--- Document passage ---
- Celso Peçanha

Governor of Rio de Janeiro
- In office March 1, 1961 – July 7, 1962
- Preceded by: Roberto Silveira
- Succeeded by: José de Carvalho Jannotti

Vice Governor of Rio de Janeiro
- In office 1958 – March 1, 1961

Personal details
- Born: August 2, 1916 Campos dos Goytacazes, Rio de Janeiro
- Died: July 13, 2016 (aged 99) Rio de Janeiro, RJ
- Party: PFL PTB PSD MDB
- Spouse: Hilka Peçanha
- Profession: Lawyer, academic, journalist

= Celso Peçanha =

Brazilian politician (1916–2016)

Celso Peçanha (August 2, 1916 – July 13, 2016) was a Brazilian politician, lawyer, and journalist. He served as the acting Governor of Rio de Janeiro state from 1961 to 1962, following the death of his predecessor, Governor Roberto Silveira.

==Biography==
Peçanha, the son of Ruy Peçanha and Maria Crespo Peçanha, was born on August 2, 1916, in Campos dos Goytacazes, Rio de Janeiro, and raised in the city's Santo Eduardo neighborhood. Peçanha was the nephew of Nilo Peçanha, who served as President of Brazil from 1909 to 1910 and Governor of Rio de Janeiro from 1914 to 1917.

===Career===
In 1938, Peçanha enrolled in law school at the Faculdade de Direito de Niterói and was elected vice president of the school's chapter of the National Union of Students in 1939. He transitioned to politics shortly after completing law school. Rio de Janeiro Governor Ernani do Amaral Peixoto appointed Peçanha as mayor of the municipality of Bom Jardim from 1941 to 1943. He also served as the mayor of Rio Bonito, Rio de Janeiro, on three occasions.

--- Brief ---
Reproduce the passage from the Celso Peçanha text word for word, starting at "Personal details" and ending at "Brazilian politician (1916–2016)".

--- Extracted data ---
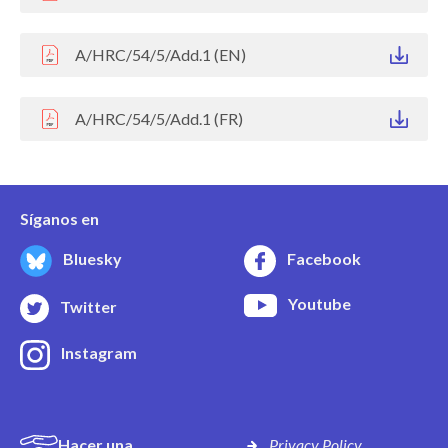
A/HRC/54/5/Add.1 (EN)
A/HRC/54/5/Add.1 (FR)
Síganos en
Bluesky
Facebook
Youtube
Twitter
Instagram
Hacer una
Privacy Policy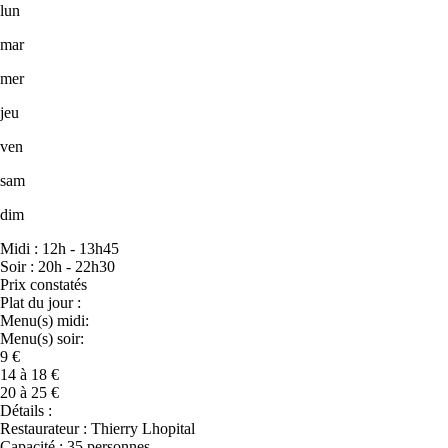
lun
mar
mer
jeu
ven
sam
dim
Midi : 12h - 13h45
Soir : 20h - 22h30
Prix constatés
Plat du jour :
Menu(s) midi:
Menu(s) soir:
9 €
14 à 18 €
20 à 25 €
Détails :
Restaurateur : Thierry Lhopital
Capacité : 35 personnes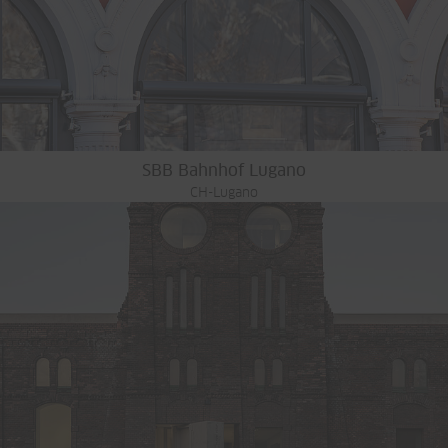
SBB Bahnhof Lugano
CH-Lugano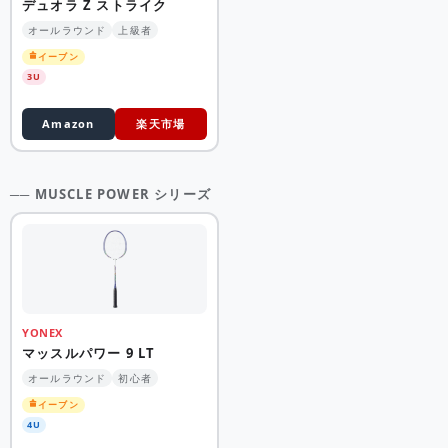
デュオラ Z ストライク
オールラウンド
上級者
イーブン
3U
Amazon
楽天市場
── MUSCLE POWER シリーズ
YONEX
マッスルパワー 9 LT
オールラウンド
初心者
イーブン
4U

--

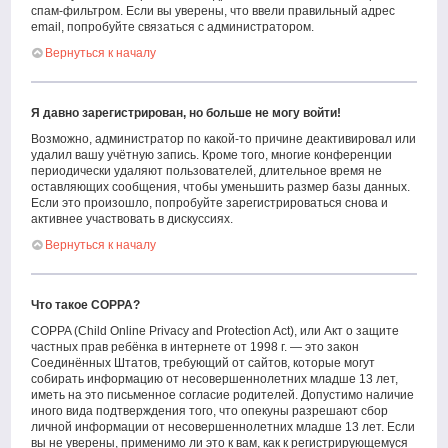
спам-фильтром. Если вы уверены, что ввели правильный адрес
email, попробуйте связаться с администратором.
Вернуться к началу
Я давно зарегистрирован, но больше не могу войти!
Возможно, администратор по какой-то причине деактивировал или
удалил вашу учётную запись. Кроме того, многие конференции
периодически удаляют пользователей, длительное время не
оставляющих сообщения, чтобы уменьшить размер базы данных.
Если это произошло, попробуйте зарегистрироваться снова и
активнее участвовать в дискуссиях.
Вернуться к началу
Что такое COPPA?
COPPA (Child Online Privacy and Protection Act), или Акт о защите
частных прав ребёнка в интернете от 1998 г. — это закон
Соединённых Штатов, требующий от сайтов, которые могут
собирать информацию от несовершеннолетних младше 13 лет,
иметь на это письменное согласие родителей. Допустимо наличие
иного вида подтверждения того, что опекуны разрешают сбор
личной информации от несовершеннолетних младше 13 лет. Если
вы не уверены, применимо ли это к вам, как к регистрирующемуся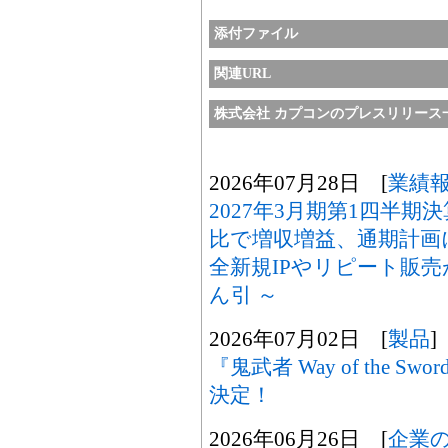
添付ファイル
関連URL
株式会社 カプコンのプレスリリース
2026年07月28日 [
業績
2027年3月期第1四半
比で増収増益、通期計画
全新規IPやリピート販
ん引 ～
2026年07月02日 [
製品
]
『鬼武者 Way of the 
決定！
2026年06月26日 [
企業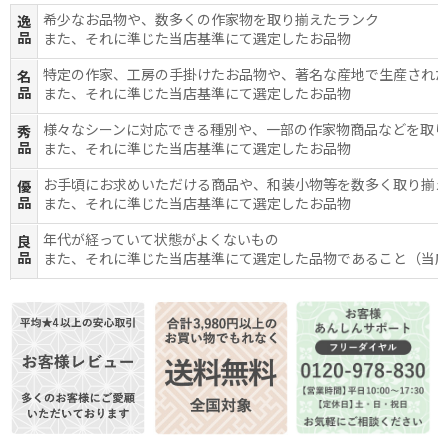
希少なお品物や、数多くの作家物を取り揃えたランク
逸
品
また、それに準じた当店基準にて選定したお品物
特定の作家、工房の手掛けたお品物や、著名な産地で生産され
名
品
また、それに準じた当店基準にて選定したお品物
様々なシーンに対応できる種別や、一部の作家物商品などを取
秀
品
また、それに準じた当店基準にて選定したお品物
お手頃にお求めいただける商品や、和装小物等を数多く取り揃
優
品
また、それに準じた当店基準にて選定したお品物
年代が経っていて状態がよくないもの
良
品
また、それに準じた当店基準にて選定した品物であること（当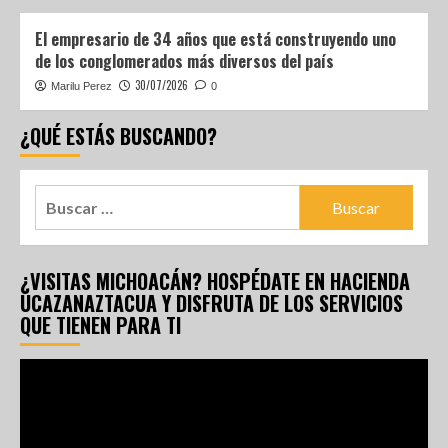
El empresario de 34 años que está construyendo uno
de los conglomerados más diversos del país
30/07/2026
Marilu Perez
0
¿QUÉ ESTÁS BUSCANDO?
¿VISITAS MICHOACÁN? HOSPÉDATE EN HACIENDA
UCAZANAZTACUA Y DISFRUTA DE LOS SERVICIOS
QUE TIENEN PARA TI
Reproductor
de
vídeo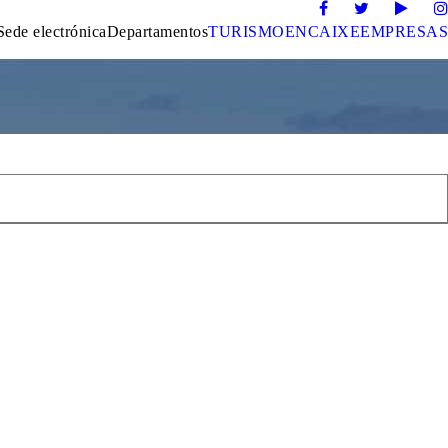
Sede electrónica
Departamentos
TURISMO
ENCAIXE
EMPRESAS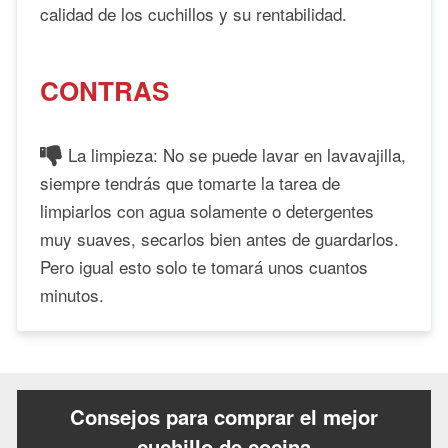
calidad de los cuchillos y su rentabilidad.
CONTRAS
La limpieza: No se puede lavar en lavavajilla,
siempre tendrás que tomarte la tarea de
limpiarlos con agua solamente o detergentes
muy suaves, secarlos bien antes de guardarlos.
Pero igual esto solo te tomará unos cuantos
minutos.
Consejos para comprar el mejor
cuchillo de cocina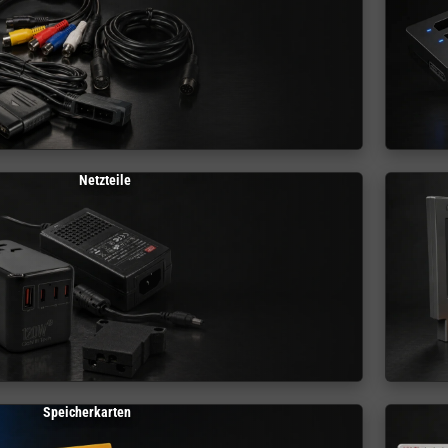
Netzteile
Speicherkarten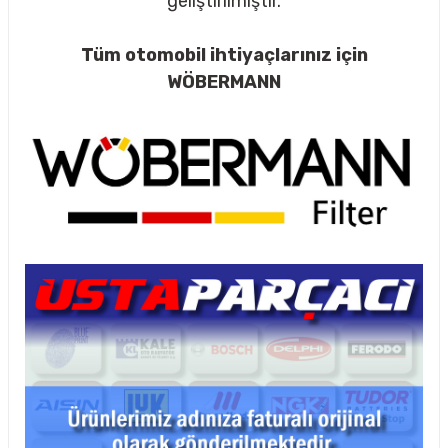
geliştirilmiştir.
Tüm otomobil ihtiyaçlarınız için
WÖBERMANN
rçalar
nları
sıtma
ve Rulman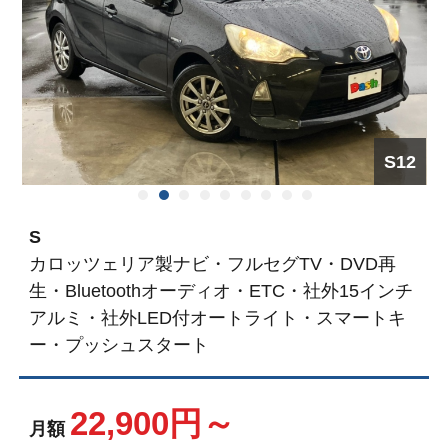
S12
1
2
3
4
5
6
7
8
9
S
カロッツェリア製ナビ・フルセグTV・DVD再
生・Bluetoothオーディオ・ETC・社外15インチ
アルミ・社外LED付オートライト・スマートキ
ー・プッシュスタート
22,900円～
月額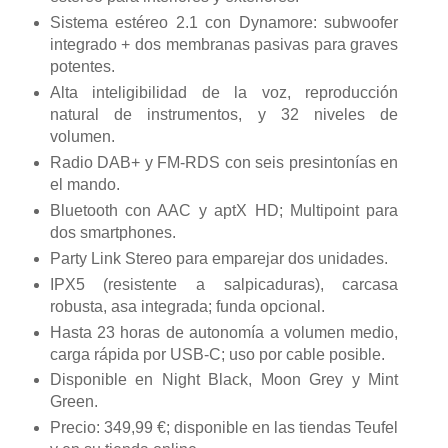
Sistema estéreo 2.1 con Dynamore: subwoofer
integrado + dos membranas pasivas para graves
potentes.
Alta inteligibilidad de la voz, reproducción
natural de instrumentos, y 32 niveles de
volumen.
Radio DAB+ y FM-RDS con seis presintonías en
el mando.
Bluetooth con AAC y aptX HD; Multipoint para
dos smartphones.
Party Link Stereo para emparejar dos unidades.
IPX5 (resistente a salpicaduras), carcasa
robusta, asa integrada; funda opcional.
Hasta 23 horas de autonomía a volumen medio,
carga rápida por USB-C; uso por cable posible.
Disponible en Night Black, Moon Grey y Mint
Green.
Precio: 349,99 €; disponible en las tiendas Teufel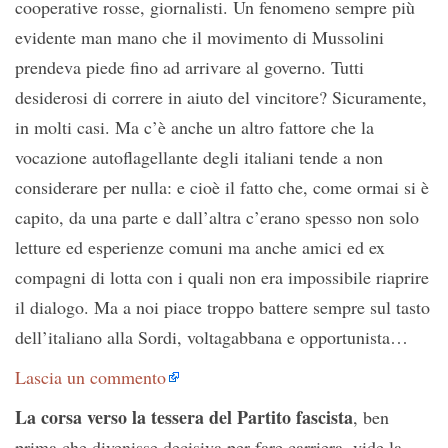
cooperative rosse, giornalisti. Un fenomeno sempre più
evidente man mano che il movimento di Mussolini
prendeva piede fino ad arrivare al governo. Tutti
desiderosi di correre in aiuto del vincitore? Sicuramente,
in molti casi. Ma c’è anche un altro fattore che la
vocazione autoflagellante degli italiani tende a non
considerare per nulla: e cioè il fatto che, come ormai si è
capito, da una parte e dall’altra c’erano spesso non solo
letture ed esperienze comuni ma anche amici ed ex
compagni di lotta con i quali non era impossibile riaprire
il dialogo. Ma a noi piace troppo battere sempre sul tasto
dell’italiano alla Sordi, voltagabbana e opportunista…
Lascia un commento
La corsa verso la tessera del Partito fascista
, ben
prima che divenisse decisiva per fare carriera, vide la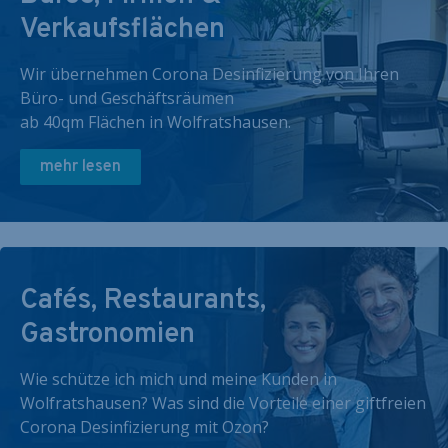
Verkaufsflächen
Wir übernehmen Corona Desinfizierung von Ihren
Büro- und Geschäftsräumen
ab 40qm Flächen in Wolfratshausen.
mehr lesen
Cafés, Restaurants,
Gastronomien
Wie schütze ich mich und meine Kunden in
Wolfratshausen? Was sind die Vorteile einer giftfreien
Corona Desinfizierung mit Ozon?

---

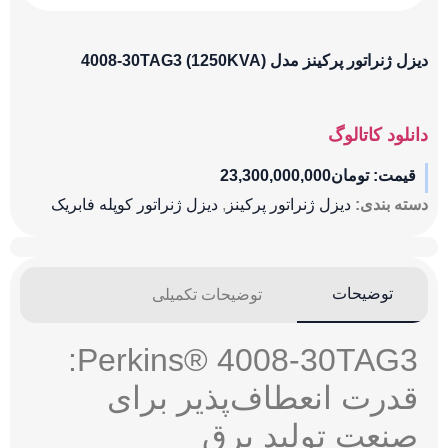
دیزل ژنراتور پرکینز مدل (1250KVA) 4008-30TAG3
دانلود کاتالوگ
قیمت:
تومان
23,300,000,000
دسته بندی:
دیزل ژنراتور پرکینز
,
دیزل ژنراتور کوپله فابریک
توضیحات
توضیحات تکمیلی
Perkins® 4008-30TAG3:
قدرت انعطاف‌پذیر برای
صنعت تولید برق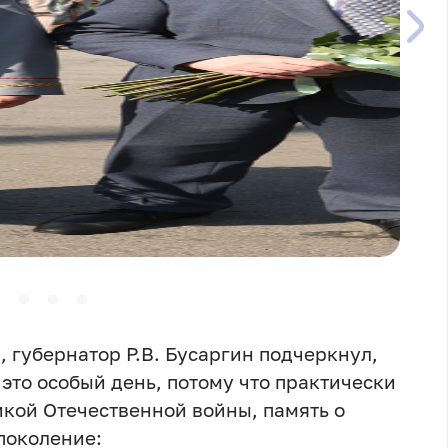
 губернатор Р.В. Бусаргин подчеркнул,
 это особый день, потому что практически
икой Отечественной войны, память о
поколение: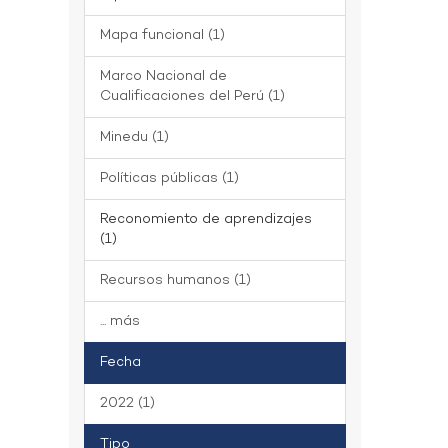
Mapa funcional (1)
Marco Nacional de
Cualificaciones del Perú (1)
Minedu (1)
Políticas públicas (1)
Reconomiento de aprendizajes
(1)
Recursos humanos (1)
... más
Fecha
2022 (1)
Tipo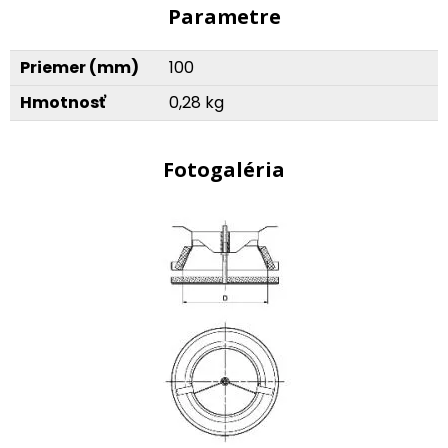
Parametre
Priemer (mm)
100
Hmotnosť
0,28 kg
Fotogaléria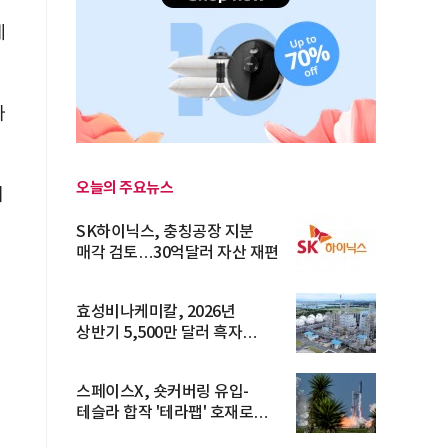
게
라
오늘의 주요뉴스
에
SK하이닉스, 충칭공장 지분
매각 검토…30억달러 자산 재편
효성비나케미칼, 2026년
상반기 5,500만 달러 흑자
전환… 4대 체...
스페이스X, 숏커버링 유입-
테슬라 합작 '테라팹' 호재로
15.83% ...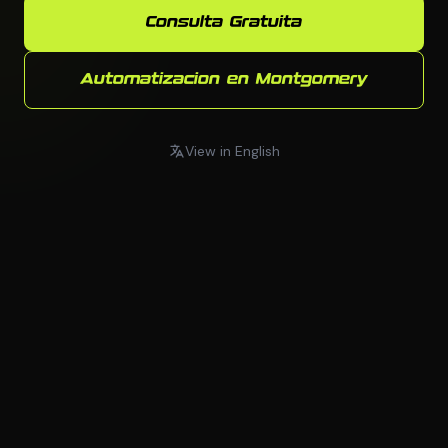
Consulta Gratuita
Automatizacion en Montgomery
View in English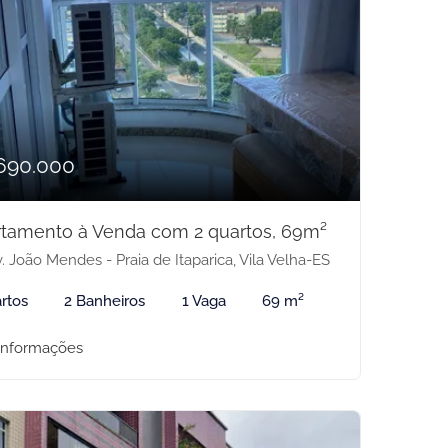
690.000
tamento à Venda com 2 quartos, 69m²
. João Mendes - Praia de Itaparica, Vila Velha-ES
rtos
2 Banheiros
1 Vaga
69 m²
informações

--- Your response ---
Personal details
- Born: August 2, 1916 Campos dos Goytacazes, Rio de Janeiro
- Died: July 13, 2016 (aged 99) Rio de Janeiro, RJ
- Party: PFL PTB PSD MDB
- Spouse: Hilka Peçanha
- Profession: Lawyer, academic, journalist

= Celso Peçanha =

Brazilian politician (1916–2016)